Penn researchers: Try Twitter to recruit clinical trial volunteers

The shadows of people holding mobile phones are cast onto a backdrop projected with the Twitter logo in this illustration picture taken in Warsaw September 27, 2013.

Recruiting enough adults to participate in clinical trials to test new medical treatments is often one of the biggest barriers researchers face. In fact, only about 5 percent of adult cancer patients participate in trials, which are essential to getting new drugs approved.

Physicians at Penn, writing this week in the journal JAMA Oncology, think Twitter could be the solution.

“Social media is an untapped resource we might use to boost clinical enrollment,” said Mina Sedrak, a fellow at the Abramson Cancer Center of the University of Pennsylvania. “It may have the potential to promote much-needed clinical trial recruitment.” 

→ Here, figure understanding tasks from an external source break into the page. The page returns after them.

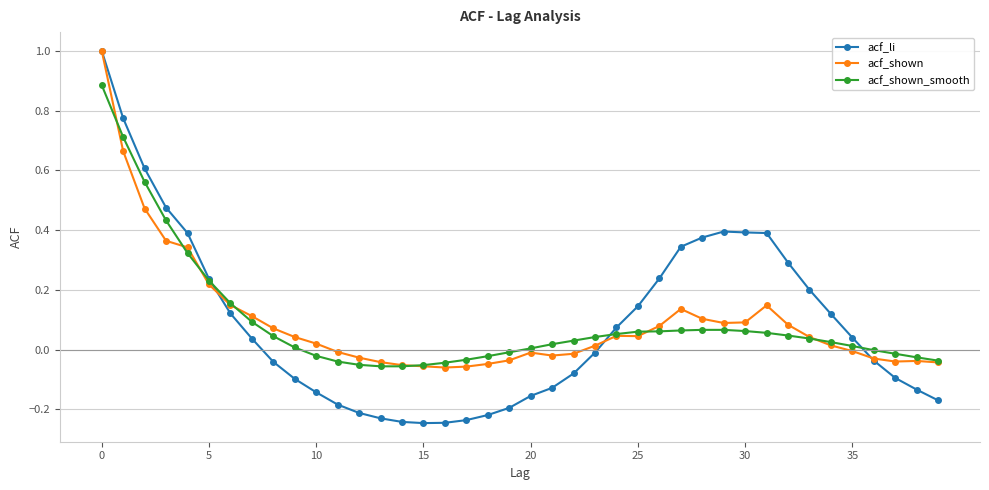

Count the number of categories in the chart.

40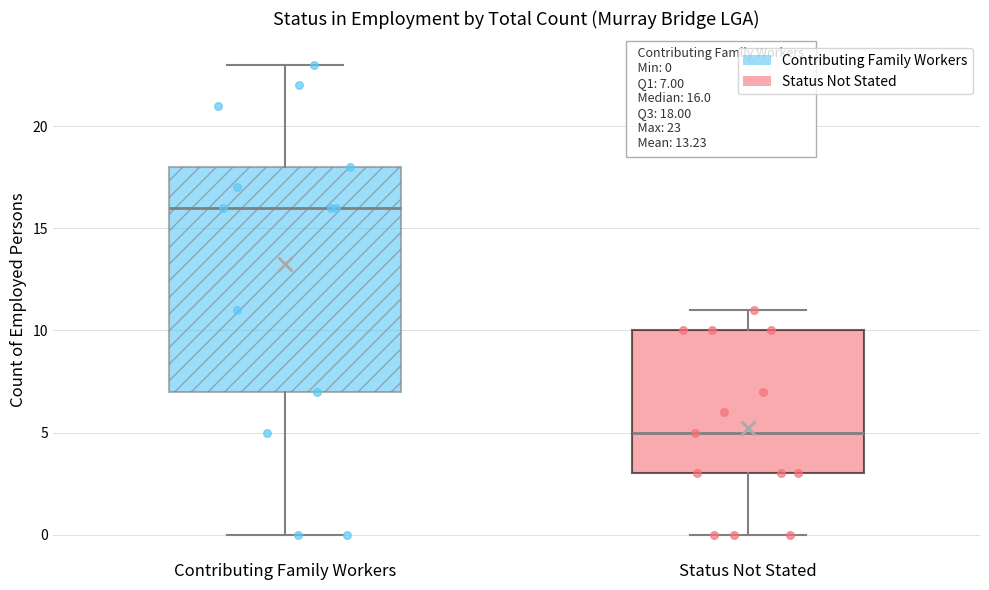

Comparing the boxes themselves (not the whiskers), which one is the tallest?

Contributing Family Workers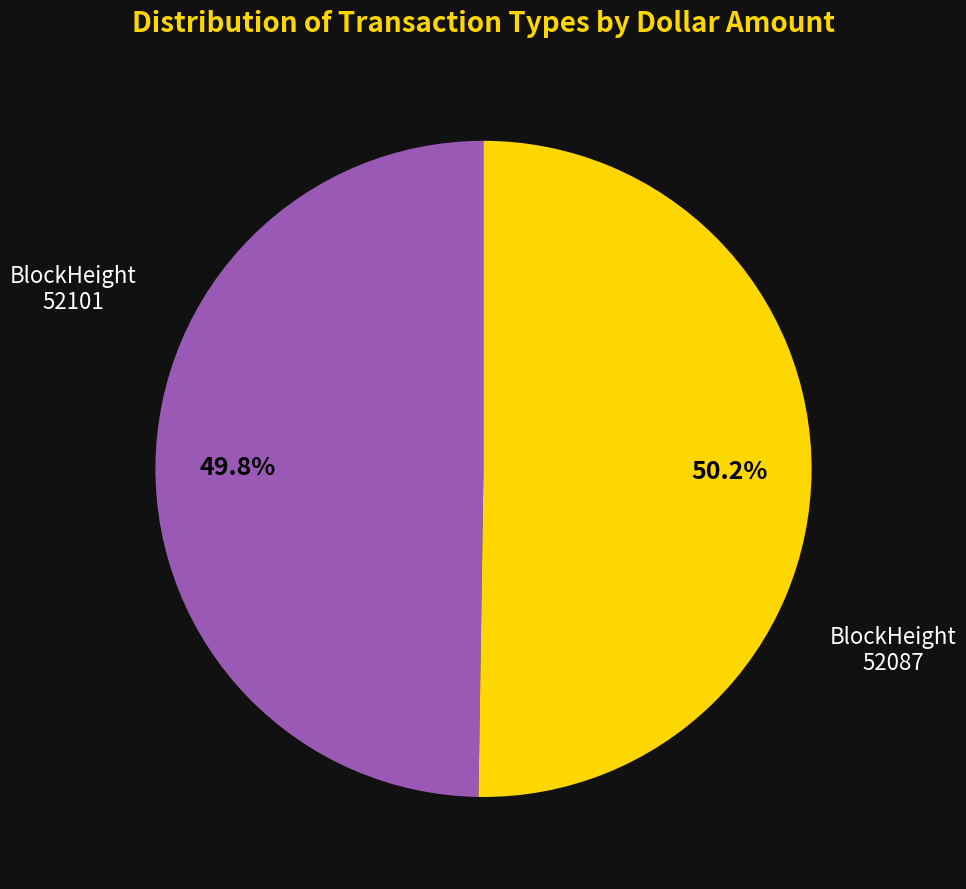

To the nearest percent, what is the average slice percentage?

50%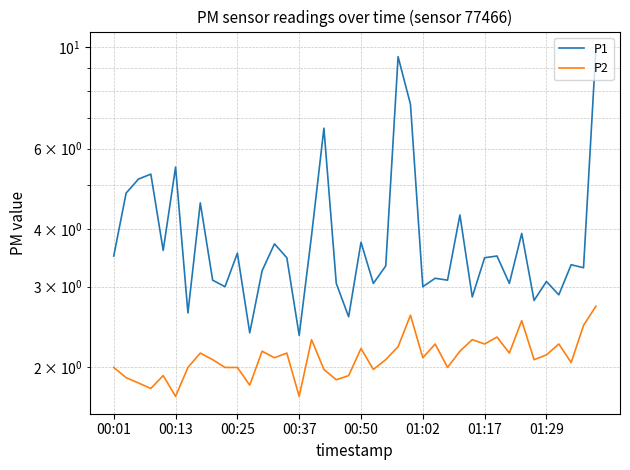

Rank the series at 01:29 from lowest to highest value.

P2, P1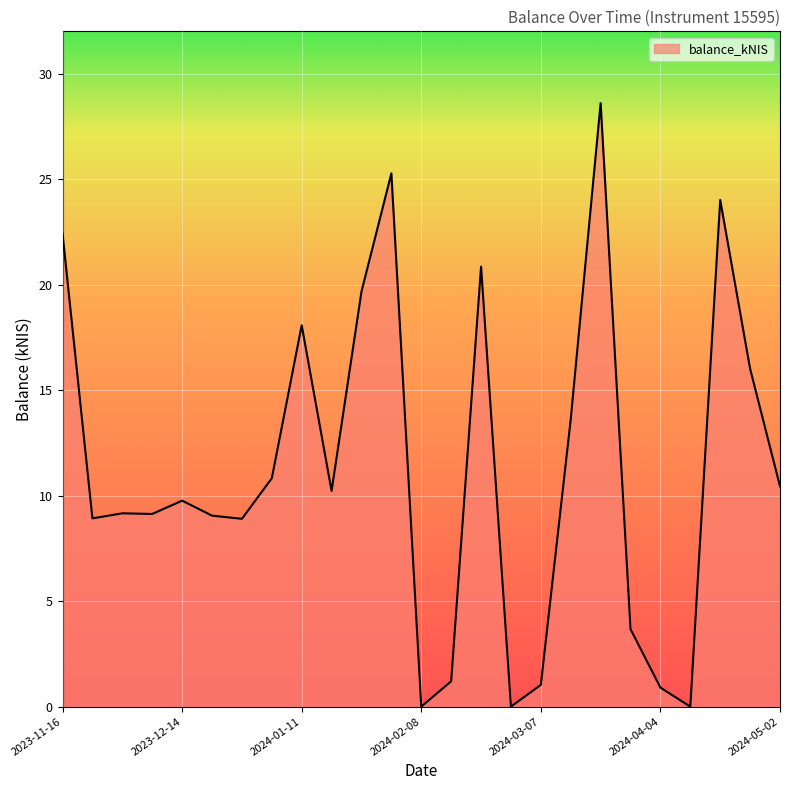

What is the greatest value displayed?

28.6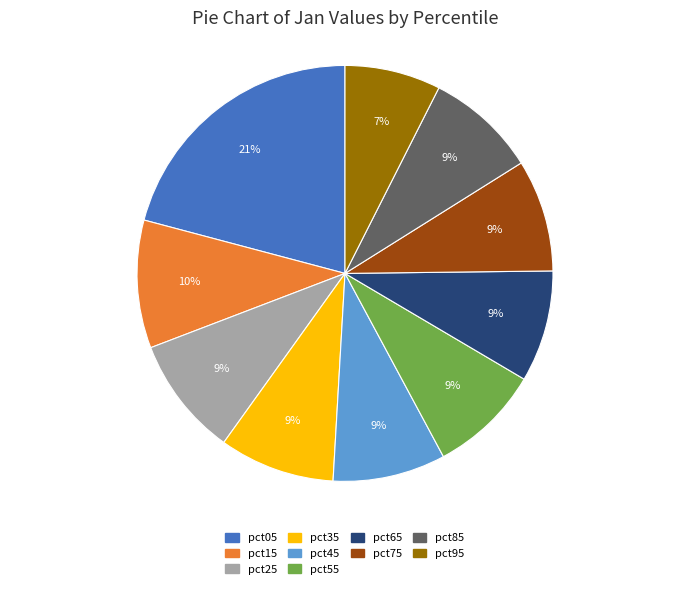

What is the smallest slice in the pie chart?

pct95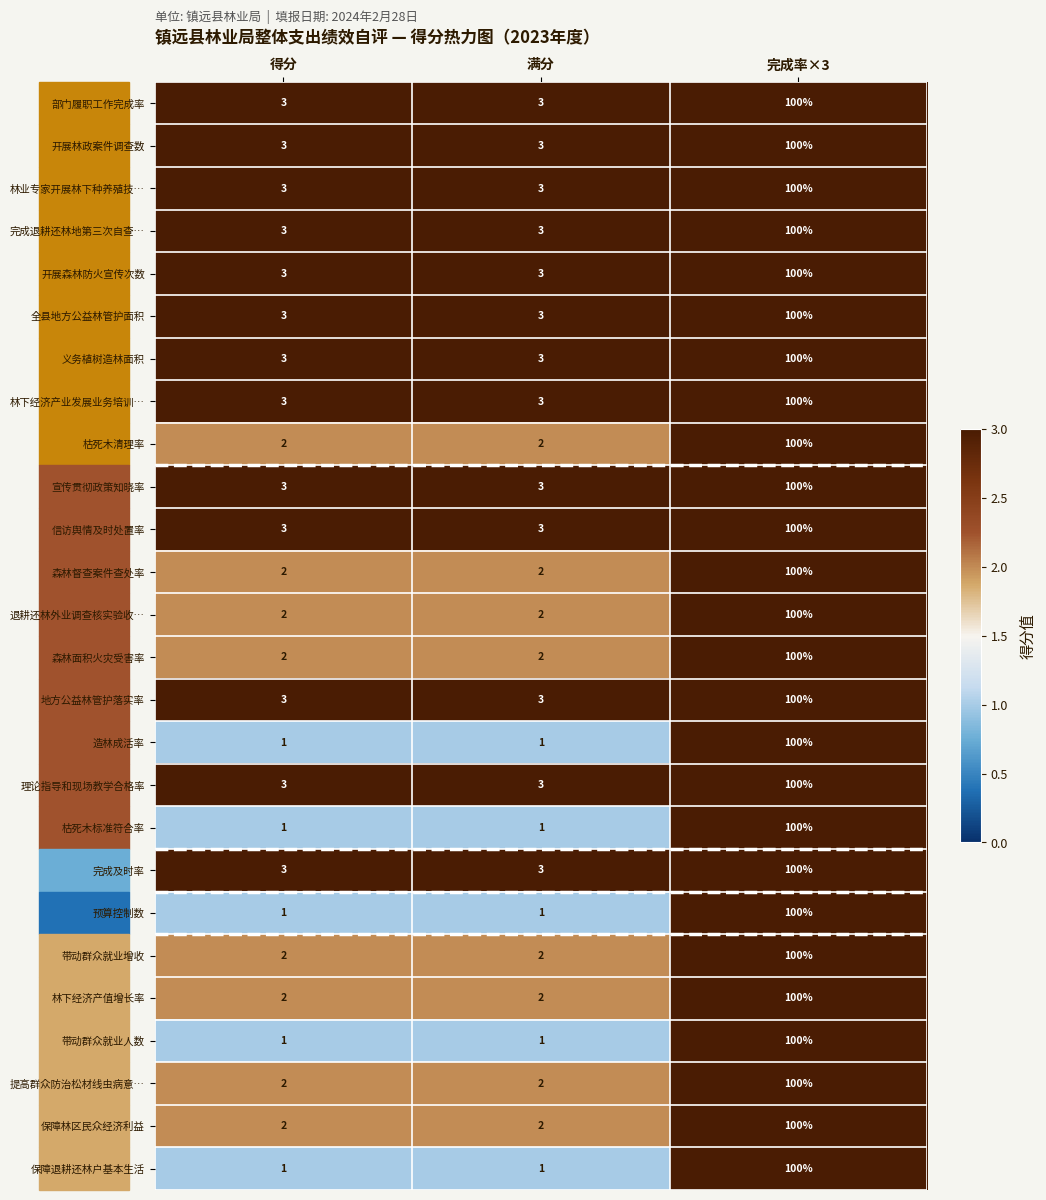

At which category is the sum across all series the highest?

完成率×3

Most patients don’t know that they could qualify for a experimental drug or procedure that potentially could be lifesaving — if not for them, then for future patients. In a survey of 6,000 cancer patients, 85 percent didn’t know participating in a clinical trial was even an option, according to the National Institutes of Health. Of those patients, 75 percent said they would have been willing to enroll if they knew it was possible.

“Unless your doctor tells you there are no other therapies and wants to send you to x, y, or z hospital, it’s very hard for patient to get involved,” Sedrak said.“

Sedrak, along with three of his Abramson colleagues and a Penn Medicine social media expert, conducted a 16-day pilot study last year to determine how people used Twitter to communicate about cancer. The results were published Wednesday in JAMA Oncology.

Sedrak and his team looked at 26,000 tweets that mentioned “lung cancer,” winnowed out the duplicates and tweets unrelated to the disease, and randomly selected a sample of 1,516.

The majority of tweets focused on psychological support or were about prevention. Another set of tweets focused on human research, many of which included links to relevant news articles.

“But only one tweet was being used to recruit for trials,” Sedrak said. “I was surprised by that.”

Outside a physician’s office, there are few places patients can learn about clinical trials, he said. is the National Institutes of Health site where trials and results from around the world are registered.

“But when you go to the website, it’s very static and it’s not very easy to search,” he said. “You have to know a lot about your cancer to use it.”

Sedak said more research is needed to determine if Twitter might become a more effective way to communicate health information.

In the meantime, institutional review boards should develop ethical guidelines and weigh dilemmas about privacy and coercion that might arise if social media platforms are used to promote trials.